By the war’s end, only six survived.
The camp stands as a symbol of unimaginable suffering, but hidden in its history are rare stories of compassion and bravery – ordinary Sabahans who risked everything to help others.
One of them was Ernesto Lagan, a Sandakan policeman who used his position under Japanese rule to help Allied prisoners from Australia, New Zealand and Britain.
His eldest son, Alban Lagan, still recalls the morning the soldiers came for his father. He was barely six when their lives changed forever.
“We were about to have breakfast when the Japanese suddenly came in an open car,” he said.

“They called out my father’s name – ‘Lagan, Lagan’. He stood up, and they took him away. We never saw him again.”
Ernesto was accused of aiding the prisoners and joining a small underground network that secretly passed information and supplies to them.
In 1944, he was executed by firing squad in Kuching and buried in a mass grave with 13 others.
A child who saw everything
Alban grew up near St Mary’s Church, not far from the camp. He remembers prisoners being gathered there before being forced to march westward.
“There were about 2,400 of them,” he recalled softly.
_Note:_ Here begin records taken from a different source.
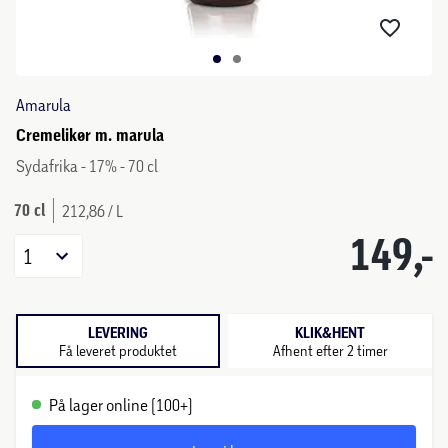
Amarula
Cremelikør m. marula
Sydafrika - 17% - 70 cl
70 cl
212,86 / L
149,-
1
LEVERING
KLIK&HENT
Få leveret produktet
Afhent efter 2 timer
På lager online (100+)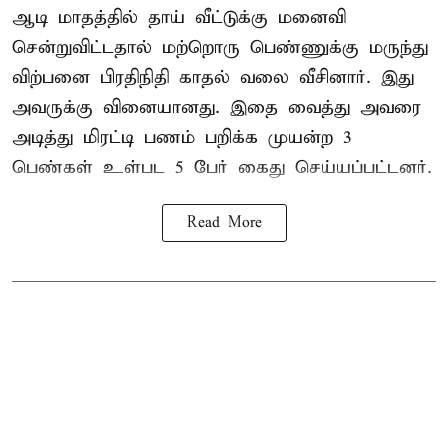
ஆடி மாதத்தில் தாய் வீட்டுக்கு மனைவி
சென்றுவிட்டதால் மற்றொரு பெண்ணுக்கு மருந்து
விற்பனை பிரதிநிதி காதல் வலை வீசினார். இது
அவருக்கு வினையானது. இதை வைத்து அவரை
அடித்து மிரட்டி பணம் பறிக்க முயன்ற 3
பெண்கள் உள்பட 5 பேர் கைது செய்யப்பட்டனர்.
Read More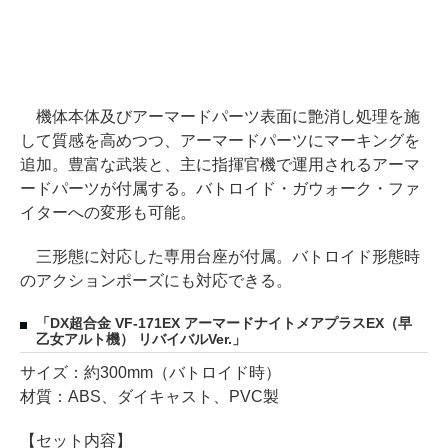
機体本体及びアーマードパーツ表面に艶消し処理を施
して質感を高めつつ、アーマードパーツにマーキングを
追加。豊富な武装と、主に指揮官機で運用されるアーマ
ードパーツが付属する。バトロイド・ガウォーク・ファ
イターへの変形も可能。
三形態に対応した専用台座が付属。バトロイド形態時
のアクションポーズにも対応できる。
「DX超合金 VF-171EX アーマードナイトメアプラスEX（早
乙女アルト機） リバイバルVer.」
サイズ：約300mm（バトロイド時）
材質：ABS、ダイキャスト、PVC製
【セット内容】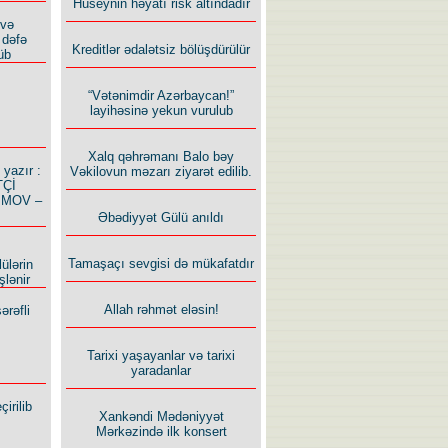
Hüseynin həyatı risk altındadır
 və
 dəfə
Kreditlər ədalətsiz bölüşdürülür
üb
“Vətənimdir Azərbaycan!”
layihəsinə yekun vurulub
Xalq qəhrəmanı Balo bəy
azır :
Vəkilovun məzarı ziyarət edilib.
TÇİ
İMOV –
Əbədiyyət Gülü anıldı
Tamaşaçı sevgisi də mükafatdır
ülərin
şlənir
Allah rəhmət eləsin!
ərəfli
Tarixi yaşayanlar və tarixi
yaradanlar
irilib
Xankəndi Mədəniyyət
Mərkəzində ilk konsert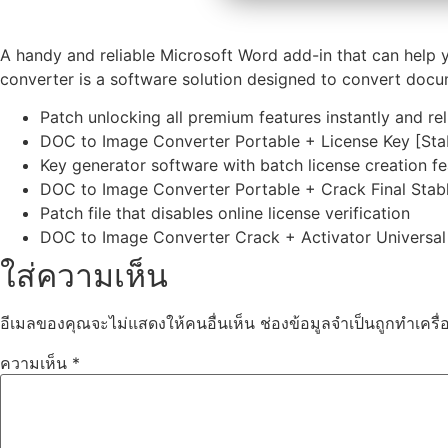
A handy and reliable Microsoft Word add-in that can help
converter is a software solution designed to convert docu
Patch unlocking all premium features instantly and rel
DOC to Image Converter Portable + License Key [Sta
Key generator software with batch license creation fe
DOC to Image Converter Portable + Crack Final Stab
Patch file that disables online license verification
DOC to Image Converter Crack + Activator Universal 
ใส่ความเห็น
อีเมลของคุณจะไม่แสดงให้คนอื่นเห็น
ช่องข้อมูลจำเป็นถูกทำเคร
ความเห็น
*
“The Japanese were small but carried rifles and hit the tall white men. I can still hear them marching and singing Three O’Clock in the Morning as they passed our house.”
That haunting song became one of his earliest memories of the war.
Japanese soldiers often raided the Lagans’ home, overturning furniture as they searched for evidence.
His mother was sometimes allowed to visit Ernesto, returning with his blood-stained singlets and shorts.
“She cried while washing them,” Alban said. “I just stood there watching, not understanding. Only later, when we saw his name on the memorial, did we finally accept he was gone.”
Betrayal and forgiveness
Years later, Alban learned his father had been betrayed by someone within the secret committee.
“One person in the group had a change of heart,” he said. “He told the Japanese who was involved. That’s how my father was killed.”
But rather than harbour hatred, Alban chose to forgive.
“I forgive him. Maybe he thought the Japanese would treat him better. But they didn’t care either.”
The war years that followed were brutal. His family fled their home with nothing.
“Sometimes we went up to 10 days with nothing to eat,” he said.
“But my mother never stopped believing that my father did what was right.”
Witness to the Death March
From his home, Alban saw the beginning of what history would call the Sandakan–Ranau Death March – a 260km trek through jungles and mountains that claimed almost every prisoner’s life.
“They walked past our house,” he said. “We heard their footsteps, their voices, and then silence. None of them ever came back.”
Today, nearly eight decades later, Alban, now 90, still lives in Sandakan. Every year, he visits the war memorial where his father’s name is etched among the fallen.
“I come here every year because I want peace,” he said. “We don’t want this kind of suffering again.”
Asked if he blames the Japanese, Alban shook his head.
“I have no hatred. War makes people suffer. That’s why we must never have war again.”
For him, his father’s sacrifice is more than history – it’s a message for the future.
“My father died helping others. If he left anything behind, it’s that we can still choose kindness, even when the world is cruel.”
From the ashes of Sandakan’s past, Alban carries not anger, but peace – proof that even in the worst of times, humanity endures.